Posted on • Originally published at funkysi1701.com on

Refactoring if statements

The code base I am working on contains a huge if block. By huge I mean 77 if statements one after the other, each if checks to see what page id you are on and loads different content. This is not easy to maintain and I want to refactor it.

One option would be to replace the if statements with a switch block. However this is just as unmanageable as the huge if block. Lets look at a better option.

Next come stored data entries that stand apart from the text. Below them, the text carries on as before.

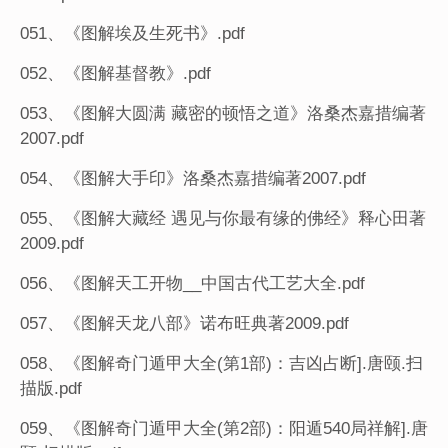
051、《图解埃及生死书》.pdf
052、《图解基督教》.pdf
053、《图解大圆满 藏密的顿悟之道》洛桑杰嘉措编著
2007.pdf
054、《图解大手印》洛桑杰嘉措编著2007.pdf
055、《图解大藏经 遇见与你最有缘的佛经》释心田著
2009.pdf
056、《图解天工开物__中国古代工艺大全.pdf
057、《图解天龙八部》诺布旺典著2009.pdf
058、《图解奇门遁甲大全(第1部)：吉凶占断].唐颐.扫
描版.pdf
059、《图解奇门遁甲大全(第2部)：阳遁540局祥解].唐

Polymorphism is where you create a base class and then create sub classes from it. In my case I created an interface IPage with a single method CreateContent.

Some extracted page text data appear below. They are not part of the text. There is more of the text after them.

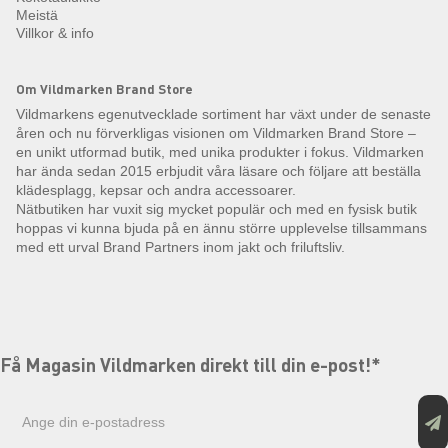
Meistä
Villkor & info
Om Vildmarken Brand Store
Vildmarkens egenutvecklade sortiment har växt under de senaste
åren och nu förverkligas visionen om Vildmarken Brand Store –
en unikt utformad butik, med unika produkter i fokus. Vildmarken
har ända sedan 2015 erbjudit våra läsare och följare att beställa
klädesplagg, kepsar och andra accessoarer.
Nätbutiken har vuxit sig mycket populär och med en fysisk butik
hoppas vi kunna bjuda på en ännu större upplevelse tillsammans
med ett urval Brand Partners inom jakt och friluftsliv.
Få Magasin Vildmarken direkt till din e-post!*
E-
postadress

public interface IPage { string CreatePageContent(); }

and then create 77 classes for each page which implemented this single method.

Now comes the fun bit how do I call the correct page class from my original code?

I created a dictionary than maps page ids to the class names.

public static Dictionary<PageIds, Type> PageIdToClass = new Dictionary<PageIds, Type>() { { PageIds.HomePage, typeof(HomePage) }, { PageIds.ContactPage, typeof(ContactPage) }, //etc }

This is the one step I am not 100% happy with as I think it may be possible to remove or simplify this step.

Now I have a way to map ids to classes I can write a class to do this.

public class MyPage { IPage \_repo; public MyPage(int pageId) { PageIds p = (PageIds)pageId; Type t = PageIdToClass[p]; ConstructorInfo constructor = t.GetConstructor(new Type[] { }); \_repo = (IPage)constructor.Invoke(null); } public string Create() { return \_repo.CreatePageContent(); } }

So in my constructor I take the pageId and pass it to my dictionary to get which subclass to load. I then get its Constructor and invoke it.

Now I can remove the huge if block and replace it with a single line of code.

var page = new MyPage(pageId);

On the face of it this change might look like a lot of work for not much gain as we started off with one file and now we have the original file, an interface, 77 subclasses and the MyPage class. However the original file is a lot more manageable and each sub class can be altered independently of each other.

This is a big step towards making this code more maintainable, there is always more that can be done but that can wait for another day.